Llegaron a fabricar unas muñecas con el rostro y el cuerpo de Brigitte Bardot. Me parece que eran para la marina, para no sé qué marina. (Creo que la artista, incluso, se querelló.) Yo no tengo a Brigitte Bardot, pero tampoco quiero la muñeca. Yo tenso mi Brigitte Bardot imaginativa, mi metáfora de Brigitte Bardot, que vale más que la muñeca, por supuesto, y no diré más que Brigitte Bardot, pero sí que si me dieran a Brigitte Bardot, en seguida la transformaría en otra cosa, no por insatisfacción, claro (como se dice tontamente de los imaginativos) sino porque Brigitte Bardot —o sea la realidad, el mundo, la vida, la prosa— está para eso: para hacer otra realidad, otro mundo, otra vida, otra Brigitte Bardot. ¿Mejor o peor que la real?, preguntaría el ingenuo. Ni mejor ni peor. Lo que cuenta es el proceso.

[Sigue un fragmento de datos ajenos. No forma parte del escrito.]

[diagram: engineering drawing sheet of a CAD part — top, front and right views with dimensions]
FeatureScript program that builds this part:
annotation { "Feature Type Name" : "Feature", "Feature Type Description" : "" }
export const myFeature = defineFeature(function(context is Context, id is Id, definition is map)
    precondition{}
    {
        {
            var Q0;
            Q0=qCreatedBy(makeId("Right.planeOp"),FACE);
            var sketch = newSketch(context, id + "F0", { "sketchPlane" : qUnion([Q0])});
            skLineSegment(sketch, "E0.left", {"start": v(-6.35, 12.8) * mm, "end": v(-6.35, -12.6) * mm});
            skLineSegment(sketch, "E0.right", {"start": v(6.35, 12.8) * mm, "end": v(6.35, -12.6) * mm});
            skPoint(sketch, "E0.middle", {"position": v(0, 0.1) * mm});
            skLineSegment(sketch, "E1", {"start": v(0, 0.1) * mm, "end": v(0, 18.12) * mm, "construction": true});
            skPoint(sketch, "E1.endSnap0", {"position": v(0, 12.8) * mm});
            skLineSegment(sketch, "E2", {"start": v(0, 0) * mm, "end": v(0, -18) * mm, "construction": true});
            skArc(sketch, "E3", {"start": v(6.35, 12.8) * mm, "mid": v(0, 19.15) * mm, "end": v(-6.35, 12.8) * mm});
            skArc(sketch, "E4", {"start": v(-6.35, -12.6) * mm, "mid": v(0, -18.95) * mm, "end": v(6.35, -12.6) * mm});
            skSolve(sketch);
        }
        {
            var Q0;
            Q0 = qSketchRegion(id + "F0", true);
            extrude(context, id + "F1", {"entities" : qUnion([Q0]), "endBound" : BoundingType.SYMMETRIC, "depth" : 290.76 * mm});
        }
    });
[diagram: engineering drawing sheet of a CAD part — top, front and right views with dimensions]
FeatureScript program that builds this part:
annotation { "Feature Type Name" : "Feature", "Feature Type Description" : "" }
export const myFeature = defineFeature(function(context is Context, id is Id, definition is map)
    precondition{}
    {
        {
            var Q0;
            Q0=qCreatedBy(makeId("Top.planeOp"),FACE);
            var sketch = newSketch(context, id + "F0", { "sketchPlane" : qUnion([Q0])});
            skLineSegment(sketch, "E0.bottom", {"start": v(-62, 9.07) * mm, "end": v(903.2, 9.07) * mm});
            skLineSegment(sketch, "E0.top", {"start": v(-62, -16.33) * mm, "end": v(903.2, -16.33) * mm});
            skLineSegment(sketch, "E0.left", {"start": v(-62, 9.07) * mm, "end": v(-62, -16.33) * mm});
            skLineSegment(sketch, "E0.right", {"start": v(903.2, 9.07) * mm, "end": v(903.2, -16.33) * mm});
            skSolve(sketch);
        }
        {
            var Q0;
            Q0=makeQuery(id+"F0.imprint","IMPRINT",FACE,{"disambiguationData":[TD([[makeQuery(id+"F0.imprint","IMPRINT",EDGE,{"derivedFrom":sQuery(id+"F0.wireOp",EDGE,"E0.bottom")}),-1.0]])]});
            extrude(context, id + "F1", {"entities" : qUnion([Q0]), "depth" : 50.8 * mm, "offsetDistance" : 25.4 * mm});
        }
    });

De todo esto se deduce el carácter frenéticamente imaginativo, fabulador, patético, de los amores desviados, de la sexualidad pervertida, que necesita imaginar lo contrario de lo que tiene, o ganar lo que tiene a partir de lo que imagina. La homosexualidad y toda clase de sexualidad heterodoxa, por decirlo de alguna forma, es un proceso metaforizante en delirio, y por eso nunca da amores vulgares, rutinarios, mediocres: porque está obligada a trabajar a mayor presión fabuladora. Por eso, asimismo, ha dado tanta literatura escrita por sus protagonistas. Es literaria en sí misma.